Responsible food consumption

Why are we talking about food?

Food is both a need and a pleasure. Jewish culinary tradition stretches back millennia and spans almost the whole globe. But, most importantly, food is a human right that is still not fully realised for one in nine people in the world. By 2050, with the same planet, we will have to feed three times more people than a century before.1 Globally, food production is responsible for a quarter (26%) of all Greenhouse gas emissions,2 70% of fresh water usage, the acceleration of biodiversity loss and is the major cause of deforestation and desertification.


What we eat is therefore much more than just a private matter.
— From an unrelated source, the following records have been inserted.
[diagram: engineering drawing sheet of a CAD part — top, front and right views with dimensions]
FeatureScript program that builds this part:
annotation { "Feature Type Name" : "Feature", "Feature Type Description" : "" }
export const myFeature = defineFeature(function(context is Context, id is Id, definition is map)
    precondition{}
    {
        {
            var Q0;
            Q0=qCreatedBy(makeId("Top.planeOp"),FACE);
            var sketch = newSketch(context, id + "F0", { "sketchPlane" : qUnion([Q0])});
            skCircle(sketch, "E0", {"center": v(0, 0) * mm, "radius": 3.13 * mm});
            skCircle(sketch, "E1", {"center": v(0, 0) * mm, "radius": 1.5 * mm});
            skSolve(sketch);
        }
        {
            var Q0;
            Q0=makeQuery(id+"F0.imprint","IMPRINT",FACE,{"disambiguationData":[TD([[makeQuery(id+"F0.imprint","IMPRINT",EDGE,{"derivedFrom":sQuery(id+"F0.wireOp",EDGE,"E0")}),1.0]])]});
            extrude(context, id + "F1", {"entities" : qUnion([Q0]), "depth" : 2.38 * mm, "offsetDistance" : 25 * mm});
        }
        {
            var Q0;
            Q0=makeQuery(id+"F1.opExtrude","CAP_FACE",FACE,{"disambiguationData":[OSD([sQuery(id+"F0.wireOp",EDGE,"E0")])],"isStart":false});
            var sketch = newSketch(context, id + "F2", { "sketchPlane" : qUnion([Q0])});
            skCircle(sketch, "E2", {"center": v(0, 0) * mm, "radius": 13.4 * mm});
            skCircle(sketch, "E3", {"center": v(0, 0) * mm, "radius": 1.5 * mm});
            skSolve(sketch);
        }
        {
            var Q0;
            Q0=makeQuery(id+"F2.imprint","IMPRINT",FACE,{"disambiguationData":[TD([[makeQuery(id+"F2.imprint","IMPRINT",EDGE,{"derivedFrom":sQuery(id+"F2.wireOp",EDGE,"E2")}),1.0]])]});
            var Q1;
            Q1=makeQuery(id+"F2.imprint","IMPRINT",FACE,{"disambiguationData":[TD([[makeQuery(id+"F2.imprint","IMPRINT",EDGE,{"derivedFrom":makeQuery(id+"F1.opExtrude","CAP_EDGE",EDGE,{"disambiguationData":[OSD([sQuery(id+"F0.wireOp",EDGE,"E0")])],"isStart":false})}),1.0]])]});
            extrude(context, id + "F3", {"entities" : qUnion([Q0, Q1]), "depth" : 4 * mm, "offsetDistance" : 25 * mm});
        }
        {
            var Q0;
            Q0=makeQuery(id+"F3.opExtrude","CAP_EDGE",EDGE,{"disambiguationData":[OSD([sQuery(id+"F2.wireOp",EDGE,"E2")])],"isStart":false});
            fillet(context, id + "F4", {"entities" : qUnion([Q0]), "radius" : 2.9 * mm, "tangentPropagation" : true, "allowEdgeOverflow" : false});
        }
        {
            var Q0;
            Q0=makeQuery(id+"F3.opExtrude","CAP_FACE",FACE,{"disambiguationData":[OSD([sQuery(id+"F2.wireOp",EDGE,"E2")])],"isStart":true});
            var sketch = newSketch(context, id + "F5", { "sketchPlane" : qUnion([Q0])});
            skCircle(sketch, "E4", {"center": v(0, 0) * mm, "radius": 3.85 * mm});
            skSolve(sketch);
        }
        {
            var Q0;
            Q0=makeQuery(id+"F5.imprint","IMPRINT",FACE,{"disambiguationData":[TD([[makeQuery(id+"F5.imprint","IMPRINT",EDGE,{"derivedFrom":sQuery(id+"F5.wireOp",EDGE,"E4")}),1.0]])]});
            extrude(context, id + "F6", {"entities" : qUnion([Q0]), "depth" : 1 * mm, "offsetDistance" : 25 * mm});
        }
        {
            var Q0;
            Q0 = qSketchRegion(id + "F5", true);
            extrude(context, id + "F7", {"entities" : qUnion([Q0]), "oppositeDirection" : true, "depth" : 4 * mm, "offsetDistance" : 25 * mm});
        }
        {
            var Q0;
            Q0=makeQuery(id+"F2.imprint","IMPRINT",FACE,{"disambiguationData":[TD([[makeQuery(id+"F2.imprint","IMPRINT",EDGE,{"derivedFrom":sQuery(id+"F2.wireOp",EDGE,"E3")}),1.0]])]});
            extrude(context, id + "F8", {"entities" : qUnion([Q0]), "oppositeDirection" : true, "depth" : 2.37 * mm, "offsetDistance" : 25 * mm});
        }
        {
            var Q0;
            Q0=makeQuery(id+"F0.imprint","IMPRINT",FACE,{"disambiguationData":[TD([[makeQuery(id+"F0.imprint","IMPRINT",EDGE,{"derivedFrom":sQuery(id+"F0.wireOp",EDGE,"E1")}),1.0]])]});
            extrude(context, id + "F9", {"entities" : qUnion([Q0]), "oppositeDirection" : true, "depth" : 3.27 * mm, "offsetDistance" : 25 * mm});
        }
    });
The choices we make regarding food consumption already have direct or indirect consequences on climate change, water availability, land use and on people’s livelihoods and ability to feed themselves.

How positively or negatively our food choices impact people and the planet depends mainly on the five following aspects: what we eat and how much, where our food comes from, how much food we waste, how our food was produced and who benefits from its production.3

Every day, each one of us has the ability to choose food that better cares for our lives and the planet we share.


What are we going to do?

Phase 1) (March-May 2022)
Working with Rabbis, Rebbetzens, industry experts and scientists, we will provide a series of education sessions and debates exploring what responsible food consumption means from a Torah and environmental perspective.
Phase 2) (May 2022)
Based on the conversations, introduce a policy for responsible food consumption at US Centre, centrally sponsored US events and in US nurseries in line with the National Food Strategy targets.
Phase 3) (June- Aug 2022)
Work with US communities, Young US, Tribe and caterers to provide low carbon options for community and centrally sponsored events.

When are we going to do this?

Phase 1-3 will be conducted between March - August 2022 with a plan to monitor and support this as a long-term United Synagogue commitment.